Esta não foi, ainda assim, a primeira vez que senti o impacto das noções que a escola implantou na mente do meu filho. No 7º ano, para que tenha noção, fomos obrigados a alterar as nossas rotinas e hábitos para integrar a reciclagem no nosso quotidiano e, no ano passado, quase que nos obrigou a ir votar, obrigando-nos, a mim e à mãe, a vestir roupa de sair e a abdicar de parte do nosso domingo que, como possivelmente acredita, é o dia do Senhor e não se deve macular com trabalhos...
Por causa da terrível ideologia que estão a passar à nossa criança, imagine, já nem sequer podemos caminhar pelas ruas lisboetas, sem parar para deixar esmola aos sem-abrigo ou sem ouvir, por quilómetros, como o direito à habitação e à saúde são direitos humanos que não estão a ser cumpridos... Além disso, este tipo de preocupação faz com que as suas leituras incluam livros que talvez sejam desadequados, sobre questões sociais e políticas, quando na idade dele eu só lia as aventuras dos Cinco e dos Sete...
Senhor Primeiro Ministro, as amarras ideológicas da Cidadania estão a desesperar-nos! Mais ainda porque, apesar de tudo isto, acreditamos verdadeiramente que a média do meu filho será afetada pela nota, que só poderá ser negativa.
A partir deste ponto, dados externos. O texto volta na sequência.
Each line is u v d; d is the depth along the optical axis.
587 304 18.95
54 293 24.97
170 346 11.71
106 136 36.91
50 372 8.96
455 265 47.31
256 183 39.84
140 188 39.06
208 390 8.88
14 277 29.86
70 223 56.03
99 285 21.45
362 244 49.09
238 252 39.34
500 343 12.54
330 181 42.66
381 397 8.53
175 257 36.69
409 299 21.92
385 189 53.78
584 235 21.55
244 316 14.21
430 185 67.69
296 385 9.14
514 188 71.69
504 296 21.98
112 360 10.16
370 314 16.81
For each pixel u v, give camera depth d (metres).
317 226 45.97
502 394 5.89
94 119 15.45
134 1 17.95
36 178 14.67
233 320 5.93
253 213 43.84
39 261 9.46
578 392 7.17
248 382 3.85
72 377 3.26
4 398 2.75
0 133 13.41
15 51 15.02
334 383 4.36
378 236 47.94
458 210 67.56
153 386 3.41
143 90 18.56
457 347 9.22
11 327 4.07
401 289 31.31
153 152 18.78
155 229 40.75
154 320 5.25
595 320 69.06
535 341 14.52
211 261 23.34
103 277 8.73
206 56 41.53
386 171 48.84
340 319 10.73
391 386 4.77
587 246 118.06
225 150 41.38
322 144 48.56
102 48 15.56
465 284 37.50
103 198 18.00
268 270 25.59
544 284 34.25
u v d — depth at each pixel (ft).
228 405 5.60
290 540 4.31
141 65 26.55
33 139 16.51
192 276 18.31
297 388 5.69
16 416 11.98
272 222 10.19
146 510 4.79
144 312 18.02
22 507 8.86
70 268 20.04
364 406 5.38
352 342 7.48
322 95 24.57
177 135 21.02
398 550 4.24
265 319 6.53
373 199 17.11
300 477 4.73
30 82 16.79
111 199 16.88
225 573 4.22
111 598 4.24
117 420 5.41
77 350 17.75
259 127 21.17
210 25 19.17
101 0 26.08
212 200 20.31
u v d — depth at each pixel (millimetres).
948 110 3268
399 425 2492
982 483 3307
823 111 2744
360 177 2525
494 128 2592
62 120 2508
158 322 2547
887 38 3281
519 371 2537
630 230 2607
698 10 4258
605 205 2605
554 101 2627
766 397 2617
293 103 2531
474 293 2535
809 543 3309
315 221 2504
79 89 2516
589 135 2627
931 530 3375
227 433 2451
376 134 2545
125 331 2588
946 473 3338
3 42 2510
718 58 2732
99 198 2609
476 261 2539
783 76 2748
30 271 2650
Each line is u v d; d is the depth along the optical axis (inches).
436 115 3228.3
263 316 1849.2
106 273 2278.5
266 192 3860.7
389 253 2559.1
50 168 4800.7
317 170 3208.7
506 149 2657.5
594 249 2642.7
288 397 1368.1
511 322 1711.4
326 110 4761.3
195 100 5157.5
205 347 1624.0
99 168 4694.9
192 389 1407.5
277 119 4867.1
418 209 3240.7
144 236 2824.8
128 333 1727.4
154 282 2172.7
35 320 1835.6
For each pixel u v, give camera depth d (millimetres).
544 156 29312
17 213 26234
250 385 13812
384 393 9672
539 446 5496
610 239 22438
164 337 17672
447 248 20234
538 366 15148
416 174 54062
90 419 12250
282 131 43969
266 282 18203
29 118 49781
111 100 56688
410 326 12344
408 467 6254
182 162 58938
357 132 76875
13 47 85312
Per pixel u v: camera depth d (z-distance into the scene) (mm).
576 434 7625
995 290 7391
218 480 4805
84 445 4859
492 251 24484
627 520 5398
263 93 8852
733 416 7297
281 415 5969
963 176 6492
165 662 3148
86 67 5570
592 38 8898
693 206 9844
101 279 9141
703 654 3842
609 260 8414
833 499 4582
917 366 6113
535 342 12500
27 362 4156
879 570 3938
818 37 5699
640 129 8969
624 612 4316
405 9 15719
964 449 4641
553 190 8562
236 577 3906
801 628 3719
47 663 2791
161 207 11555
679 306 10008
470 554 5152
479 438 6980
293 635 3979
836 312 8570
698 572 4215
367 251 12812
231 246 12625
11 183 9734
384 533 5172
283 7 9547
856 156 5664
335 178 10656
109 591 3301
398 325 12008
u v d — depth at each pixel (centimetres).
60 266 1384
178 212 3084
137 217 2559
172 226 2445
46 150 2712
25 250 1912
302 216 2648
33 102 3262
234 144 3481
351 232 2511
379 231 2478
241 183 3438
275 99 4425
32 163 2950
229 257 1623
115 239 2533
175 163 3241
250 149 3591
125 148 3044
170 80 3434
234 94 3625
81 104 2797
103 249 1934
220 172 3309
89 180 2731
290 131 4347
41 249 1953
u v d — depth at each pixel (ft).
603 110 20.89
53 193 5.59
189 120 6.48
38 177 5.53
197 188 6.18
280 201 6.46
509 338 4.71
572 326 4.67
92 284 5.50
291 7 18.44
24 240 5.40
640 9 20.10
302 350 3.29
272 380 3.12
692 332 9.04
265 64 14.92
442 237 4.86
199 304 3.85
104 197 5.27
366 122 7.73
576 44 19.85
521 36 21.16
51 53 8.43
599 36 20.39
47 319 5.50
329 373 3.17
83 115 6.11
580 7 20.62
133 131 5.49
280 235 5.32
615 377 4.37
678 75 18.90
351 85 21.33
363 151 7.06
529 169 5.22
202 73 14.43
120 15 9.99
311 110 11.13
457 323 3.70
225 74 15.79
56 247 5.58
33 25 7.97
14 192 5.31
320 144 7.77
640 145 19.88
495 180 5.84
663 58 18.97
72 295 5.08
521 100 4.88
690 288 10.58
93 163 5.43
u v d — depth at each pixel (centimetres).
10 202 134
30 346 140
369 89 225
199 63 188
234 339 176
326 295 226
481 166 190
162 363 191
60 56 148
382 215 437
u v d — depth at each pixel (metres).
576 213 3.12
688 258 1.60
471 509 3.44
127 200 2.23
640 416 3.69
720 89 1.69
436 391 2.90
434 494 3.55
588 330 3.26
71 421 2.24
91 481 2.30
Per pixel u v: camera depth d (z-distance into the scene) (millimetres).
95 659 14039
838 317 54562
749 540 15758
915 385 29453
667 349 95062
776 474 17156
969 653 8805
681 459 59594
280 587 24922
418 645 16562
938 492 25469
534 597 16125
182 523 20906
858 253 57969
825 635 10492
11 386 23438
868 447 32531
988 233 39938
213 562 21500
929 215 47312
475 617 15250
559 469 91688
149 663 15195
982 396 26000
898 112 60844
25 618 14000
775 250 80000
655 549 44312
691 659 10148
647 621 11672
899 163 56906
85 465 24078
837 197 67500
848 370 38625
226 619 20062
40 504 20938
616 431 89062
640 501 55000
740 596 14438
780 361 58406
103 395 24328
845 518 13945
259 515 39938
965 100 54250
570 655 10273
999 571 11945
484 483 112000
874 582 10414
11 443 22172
Afinal, veja lá bem, mesmo com tudo isto ele ainda não cumpriu os objetivos fundamentais da disciplina! Ainda não virou gay, ainda não começou a cometer vandalismo, ainda não se revoltou contra nós e ainda não iniciou precocemente a sua vida sexual...
Espero honestamente que, no futuro, consiga colmatar as falhas no sistema educacional, que mais não querem do que prender as crianças a terríveis amarras ideológicas! É que corremos o risco que estes miúdos se tornem bons cidadãos... e, quando votarem, tirem pessoas como você do poleiro a partir do qual prendem as pessoas à necessidade com amarras, sem tempo para ideologias que combatam a tirania.
Assinado,
Um encarregado de educação
P.S.: Como deve imaginar muitas das passagens desta carta são pura ironia. Quando saí, naquele domingo, por vontade própria e não obrigado pelo meu filho, embora ele aprove, fiz isso com muito orgulho... e não votei em si!